En estos días, a umbrales de una guerra absurda deseada menos por voluntad de justicia que por codicia económica, nuestros libros quizá sirvan para recordarnos que las divisiones políticas entre buenos y malos, justos e injustos, cristianos y paganos, es menos clara de lo que los discursos políticos declaran. La realidad de la literatura (que en última instancia encierra el poco conocimiento que nos es permitido) es íntimamente ambigua, existe siempre entre tonos y colores diversos, es fragmentaria, es cambiante, nunca se inclina absolutamente por nadie, por más heroico que parezca. En nuestra intuición literaria del mundo adivinamos (con Milton y con el autor del poema de Job) que ni siquiera Dios es intachable; mucho menos nuestros queridos Parsifal, Simbad, Cordelia, Cándido, Bartleby, Gregor Samsa, Ana Karenina, Alonso Quijano.

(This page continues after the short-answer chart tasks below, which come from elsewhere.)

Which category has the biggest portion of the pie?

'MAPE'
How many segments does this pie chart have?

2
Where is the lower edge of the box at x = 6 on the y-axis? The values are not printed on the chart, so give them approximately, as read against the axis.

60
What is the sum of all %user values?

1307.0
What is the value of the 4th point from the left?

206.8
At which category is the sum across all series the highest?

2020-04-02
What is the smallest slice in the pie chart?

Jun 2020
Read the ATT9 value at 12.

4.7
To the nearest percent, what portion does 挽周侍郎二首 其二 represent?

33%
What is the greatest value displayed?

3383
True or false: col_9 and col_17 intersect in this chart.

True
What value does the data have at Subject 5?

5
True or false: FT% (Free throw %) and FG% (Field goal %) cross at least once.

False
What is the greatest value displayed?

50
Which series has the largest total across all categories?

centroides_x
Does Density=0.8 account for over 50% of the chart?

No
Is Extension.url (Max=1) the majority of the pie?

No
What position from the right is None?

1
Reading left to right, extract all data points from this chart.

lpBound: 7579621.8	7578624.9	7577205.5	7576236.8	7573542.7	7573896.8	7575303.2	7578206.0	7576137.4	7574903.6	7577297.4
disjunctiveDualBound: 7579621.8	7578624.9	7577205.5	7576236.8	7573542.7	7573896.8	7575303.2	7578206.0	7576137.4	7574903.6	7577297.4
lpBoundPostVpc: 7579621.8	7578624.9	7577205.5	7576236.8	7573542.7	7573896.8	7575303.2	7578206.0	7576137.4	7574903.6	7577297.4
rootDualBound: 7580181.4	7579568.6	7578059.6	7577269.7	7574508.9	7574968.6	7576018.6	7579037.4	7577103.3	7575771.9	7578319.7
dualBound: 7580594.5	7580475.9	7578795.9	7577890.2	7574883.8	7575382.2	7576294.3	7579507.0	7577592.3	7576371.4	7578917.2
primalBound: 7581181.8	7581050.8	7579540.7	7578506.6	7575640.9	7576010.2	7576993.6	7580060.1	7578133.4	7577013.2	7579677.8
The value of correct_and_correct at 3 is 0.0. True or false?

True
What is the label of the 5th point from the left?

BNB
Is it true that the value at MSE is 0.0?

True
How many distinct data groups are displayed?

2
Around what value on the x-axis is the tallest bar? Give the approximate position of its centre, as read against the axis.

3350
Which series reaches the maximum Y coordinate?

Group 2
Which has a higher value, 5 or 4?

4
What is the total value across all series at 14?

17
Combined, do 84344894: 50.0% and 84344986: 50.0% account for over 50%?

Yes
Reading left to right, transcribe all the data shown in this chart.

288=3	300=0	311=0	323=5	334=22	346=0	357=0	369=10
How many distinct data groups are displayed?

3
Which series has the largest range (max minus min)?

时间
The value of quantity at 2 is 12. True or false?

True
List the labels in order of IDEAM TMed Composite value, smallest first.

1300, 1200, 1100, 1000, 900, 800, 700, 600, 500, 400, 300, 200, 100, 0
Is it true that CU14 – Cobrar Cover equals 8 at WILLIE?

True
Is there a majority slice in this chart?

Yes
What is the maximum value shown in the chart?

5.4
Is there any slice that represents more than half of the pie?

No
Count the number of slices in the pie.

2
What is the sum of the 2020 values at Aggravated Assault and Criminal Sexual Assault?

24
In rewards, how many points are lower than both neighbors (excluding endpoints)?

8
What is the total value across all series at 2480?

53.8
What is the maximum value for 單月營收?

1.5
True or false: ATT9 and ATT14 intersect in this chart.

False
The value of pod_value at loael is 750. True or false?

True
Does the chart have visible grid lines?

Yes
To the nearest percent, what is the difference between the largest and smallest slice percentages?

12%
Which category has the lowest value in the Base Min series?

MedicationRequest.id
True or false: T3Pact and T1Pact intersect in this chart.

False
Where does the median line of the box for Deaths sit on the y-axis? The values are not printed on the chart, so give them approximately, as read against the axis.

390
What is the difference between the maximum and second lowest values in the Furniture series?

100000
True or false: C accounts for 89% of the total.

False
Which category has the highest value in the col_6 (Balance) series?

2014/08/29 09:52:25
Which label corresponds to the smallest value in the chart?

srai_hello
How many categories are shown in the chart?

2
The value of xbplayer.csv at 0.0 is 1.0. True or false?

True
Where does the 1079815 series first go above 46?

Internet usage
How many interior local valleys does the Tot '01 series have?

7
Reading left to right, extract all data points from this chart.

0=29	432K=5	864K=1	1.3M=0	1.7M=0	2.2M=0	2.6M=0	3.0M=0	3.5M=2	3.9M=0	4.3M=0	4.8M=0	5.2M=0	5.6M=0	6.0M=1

Pero esa misma ambigüedad esencial de la literatura no es arbitraria ni indecisa. Dice un cierto lector de Cide Hamete a propósito de su libro: "Pinta los pensamientos, descubre las imaginaciones, responde a las tácitas, aclara las dudas, resuelve los argumentos; finalmente, los átomos del más curioso deseo manifiesta". En épocas de crisis, para su intentado lector, casi cualquier libro puede ser todas estas cosas.